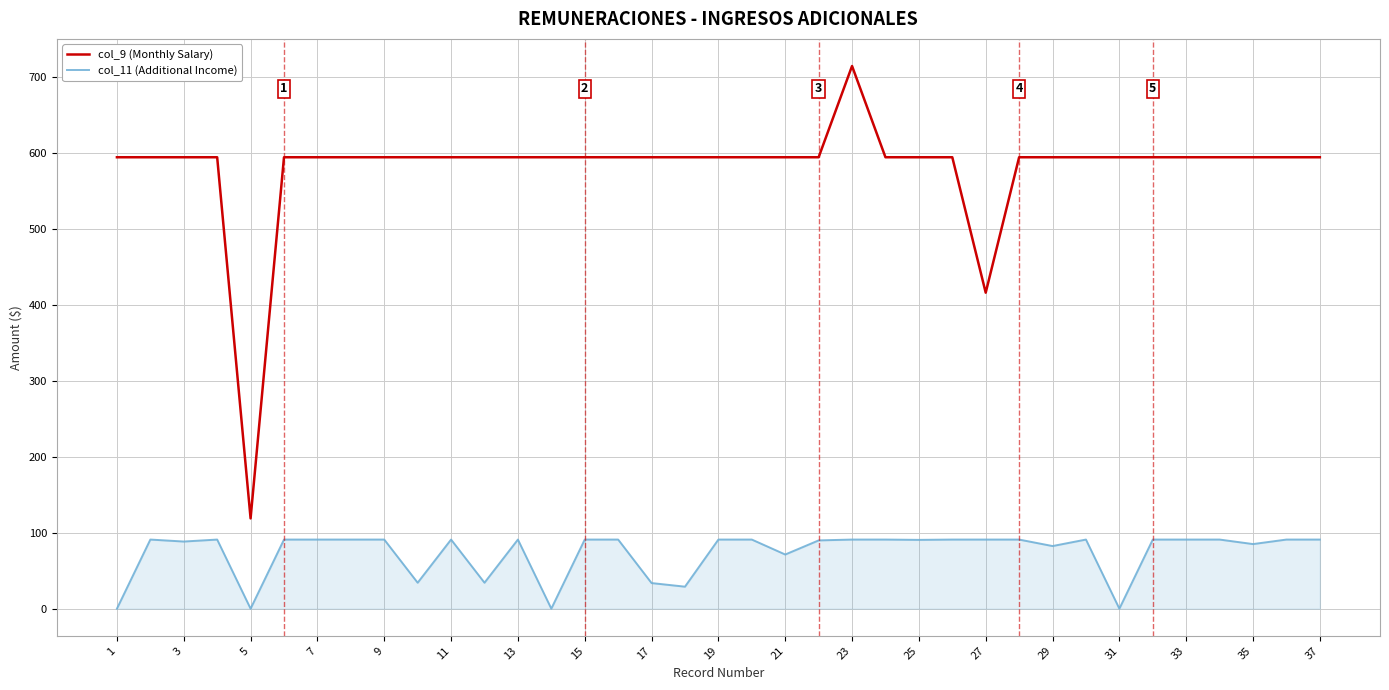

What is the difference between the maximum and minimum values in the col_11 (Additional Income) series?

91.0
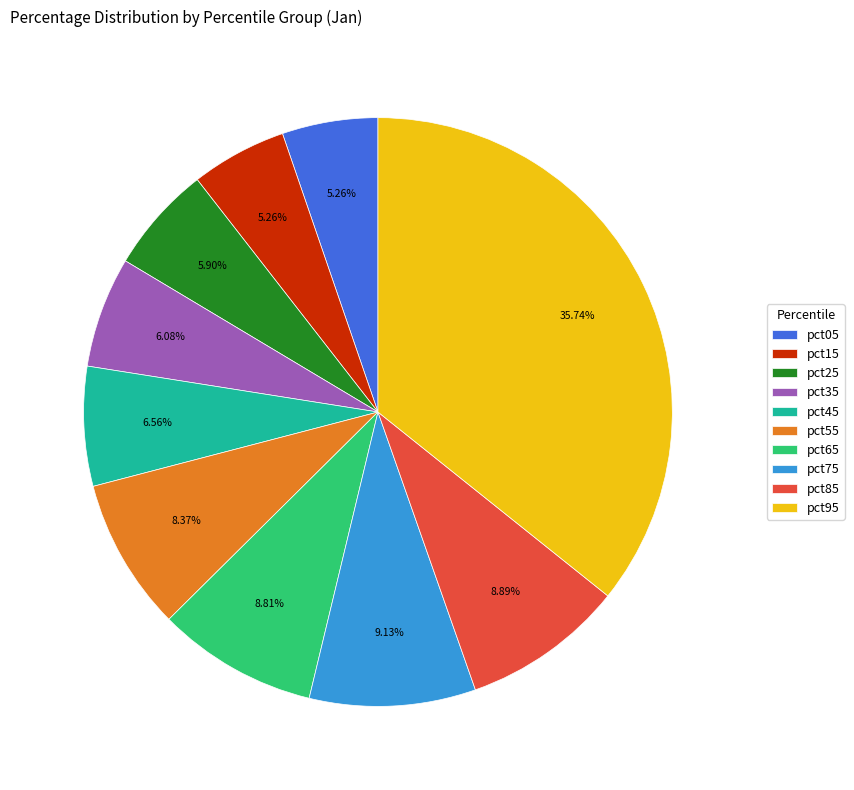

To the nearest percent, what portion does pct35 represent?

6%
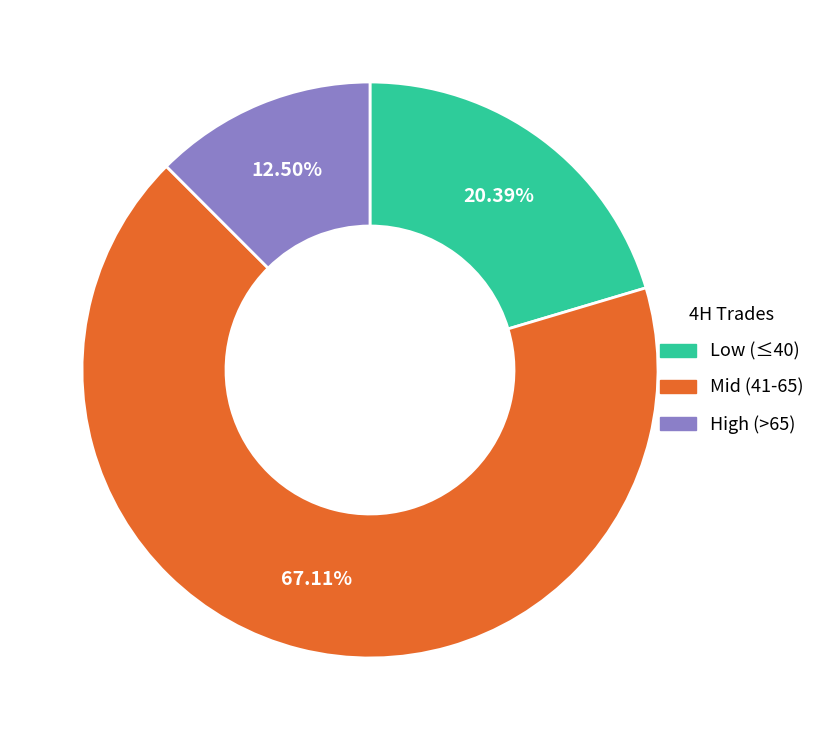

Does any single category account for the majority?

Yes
★ ★ ★ ★ ★
Please repeat all three records above word for word, leaving out the pictures.

What is the difference between the maximum and minimum values in the col_11 (Additional Income) series?

91.0

To the nearest percent, what portion does pct35 represent?

6%

Does any single category account for the majority?

Yes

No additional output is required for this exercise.